EXERCISE OBJECTIVE
Each record should be written out exactly as it stands.

(Saved data entries)

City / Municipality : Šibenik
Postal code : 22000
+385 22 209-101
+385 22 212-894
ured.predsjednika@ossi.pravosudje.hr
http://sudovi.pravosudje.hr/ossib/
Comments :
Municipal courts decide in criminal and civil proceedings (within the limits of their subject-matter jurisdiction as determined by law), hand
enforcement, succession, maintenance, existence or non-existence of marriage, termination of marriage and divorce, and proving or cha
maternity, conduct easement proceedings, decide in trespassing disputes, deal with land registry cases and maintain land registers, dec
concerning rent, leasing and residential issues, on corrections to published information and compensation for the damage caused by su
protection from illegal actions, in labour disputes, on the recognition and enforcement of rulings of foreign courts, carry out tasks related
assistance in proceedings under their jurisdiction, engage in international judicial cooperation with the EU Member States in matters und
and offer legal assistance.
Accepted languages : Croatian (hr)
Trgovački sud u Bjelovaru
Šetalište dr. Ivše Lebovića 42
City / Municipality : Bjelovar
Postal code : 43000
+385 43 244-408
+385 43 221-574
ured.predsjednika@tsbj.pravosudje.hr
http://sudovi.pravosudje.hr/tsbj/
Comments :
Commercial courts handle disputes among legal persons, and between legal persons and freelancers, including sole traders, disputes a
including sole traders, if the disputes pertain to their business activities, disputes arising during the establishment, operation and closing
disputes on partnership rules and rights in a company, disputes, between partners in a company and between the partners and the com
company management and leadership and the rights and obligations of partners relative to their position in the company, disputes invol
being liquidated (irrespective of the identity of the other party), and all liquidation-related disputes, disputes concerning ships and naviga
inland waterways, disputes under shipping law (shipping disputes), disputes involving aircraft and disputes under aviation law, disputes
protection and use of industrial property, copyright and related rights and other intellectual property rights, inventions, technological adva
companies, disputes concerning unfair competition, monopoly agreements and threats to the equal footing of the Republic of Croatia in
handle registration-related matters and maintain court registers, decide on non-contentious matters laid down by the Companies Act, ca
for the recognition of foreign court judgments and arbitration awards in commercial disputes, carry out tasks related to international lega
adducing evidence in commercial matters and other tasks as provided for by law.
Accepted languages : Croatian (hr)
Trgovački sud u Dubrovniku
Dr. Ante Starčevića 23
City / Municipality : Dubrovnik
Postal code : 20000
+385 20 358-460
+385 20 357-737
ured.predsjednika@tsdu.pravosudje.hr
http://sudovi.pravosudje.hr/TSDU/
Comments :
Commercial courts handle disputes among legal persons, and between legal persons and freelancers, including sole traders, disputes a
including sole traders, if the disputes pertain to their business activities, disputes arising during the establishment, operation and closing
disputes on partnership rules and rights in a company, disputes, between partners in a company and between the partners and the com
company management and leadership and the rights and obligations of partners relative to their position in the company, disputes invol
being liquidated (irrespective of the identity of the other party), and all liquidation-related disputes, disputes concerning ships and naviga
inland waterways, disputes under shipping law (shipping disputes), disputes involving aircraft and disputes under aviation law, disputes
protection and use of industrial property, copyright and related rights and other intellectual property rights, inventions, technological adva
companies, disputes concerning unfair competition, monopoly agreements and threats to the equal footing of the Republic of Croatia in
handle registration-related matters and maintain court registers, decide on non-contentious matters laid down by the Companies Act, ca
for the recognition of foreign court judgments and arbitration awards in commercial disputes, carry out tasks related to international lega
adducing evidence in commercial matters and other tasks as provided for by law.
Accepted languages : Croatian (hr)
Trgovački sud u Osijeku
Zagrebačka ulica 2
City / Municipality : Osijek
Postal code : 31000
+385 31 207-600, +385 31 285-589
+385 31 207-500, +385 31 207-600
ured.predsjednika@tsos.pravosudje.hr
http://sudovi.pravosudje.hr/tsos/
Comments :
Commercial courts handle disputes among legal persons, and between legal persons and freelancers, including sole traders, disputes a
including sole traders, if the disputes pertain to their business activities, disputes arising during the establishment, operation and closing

EXPECTED OUTPUT
City / Municipality : Šibenik
Postal code : 22000
+385 22 209-101
+385 22 212-894
ured.predsjednika@ossi.pravosudje.hr
http://sudovi.pravosudje.hr/ossib/
Comments :
Municipal courts decide in criminal and civil proceedings (within the limits of their subject-matter jurisdiction as determined by law), hand
enforcement, succession, maintenance, existence or non-existence of marriage, termination of marriage and divorce, and proving or cha
maternity, conduct easement proceedings, decide in trespassing disputes, deal with land registry cases and maintain land registers, dec
concerning rent, leasing and residential issues, on corrections to published information and compensation for the damage caused by su
protection from illegal actions, in labour disputes, on the recognition and enforcement of rulings of foreign courts, carry out tasks related
assistance in proceedings under their jurisdiction, engage in international judicial cooperation with the EU Member States in matters und
and offer legal assistance.
Accepted languages : Croatian (hr)
Trgovački sud u Bjelovaru
Šetalište dr. Ivše Lebovića 42
City / Municipality : Bjelovar
Postal code : 43000
+385 43 244-408
+385 43 221-574
ured.predsjednika@tsbj.pravosudje.hr
http://sudovi.pravosudje.hr/tsbj/
Comments :
Commercial courts handle disputes among legal persons, and between legal persons and freelancers, including sole traders, disputes a
including sole traders, if the disputes pertain to their business activities, disputes arising during the establishment, operation and closing
disputes on partnership rules and rights in a company, disputes, between partners in a company and between the partners and the com
company management and leadership and the rights and obligations of partners relative to their position in the company, disputes invol
being liquidated (irrespective of the identity of the other party), and all liquidation-related disputes, disputes concerning ships and naviga
inland waterways, disputes under shipping law (shipping disputes), disputes involving aircraft and disputes under aviation law, disputes
protection and use of industrial property, copyright and related rights and other intellectual property rights, inventions, technological adva
companies, disputes concerning unfair competition, monopoly agreements and threats to the equal footing of the Republic of Croatia in
handle registration-related matters and maintain court registers, decide on non-contentious matters laid down by the Companies Act, ca
for the recognition of foreign court judgments and arbitration awards in commercial disputes, carry out tasks related to international lega
adducing evidence in commercial matters and other tasks as provided for by law.
Accepted languages : Croatian (hr)
Trgovački sud u Dubrovniku
Dr. Ante Starčevića 23
City / Municipality : Dubrovnik
Postal code : 20000
+385 20 358-460
+385 20 357-737
ured.predsjednika@tsdu.pravosudje.hr
http://sudovi.pravosudje.hr/TSDU/
Comments :
Commercial courts handle disputes among legal persons, and between legal persons and freelancers, including sole traders, disputes a
including sole traders, if the disputes pertain to their business activities, disputes arising during the establishment, operation and closing
disputes on partnership rules and rights in a company, disputes, between partners in a company and between the partners and the com
company management and leadership and the rights and obligations of partners relative to their position in the company, disputes invol
being liquidated (irrespective of the identity of the other party), and all liquidation-related disputes, disputes concerning ships and naviga
inland waterways, disputes under shipping law (shipping disputes), disputes involving aircraft and disputes under aviation law, disputes
protection and use of industrial property, copyright and related rights and other intellectual property rights, inventions, technological adva
companies, disputes concerning unfair competition, monopoly agreements and threats to the equal footing of the Republic of Croatia in
handle registration-related matters and maintain court registers, decide on non-contentious matters laid down by the Companies Act, ca
for the recognition of foreign court judgments and arbitration awards in commercial disputes, carry out tasks related to international lega
adducing evidence in commercial matters and other tasks as provided for by law.
Accepted languages : Croatian (hr)
Trgovački sud u Osijeku
Zagrebačka ulica 2
City / Municipality : Osijek
Postal code : 31000
+385 31 207-600, +385 31 285-589
+385 31 207-500, +385 31 207-600
ured.predsjednika@tsos.pravosudje.hr
http://sudovi.pravosudje.hr/tsos/
Comments :
Commercial courts handle disputes among legal persons, and between legal persons and freelancers, including sole traders, disputes a
including sole traders, if the disputes pertain to their business activities, disputes arising during the establishment, operation and closing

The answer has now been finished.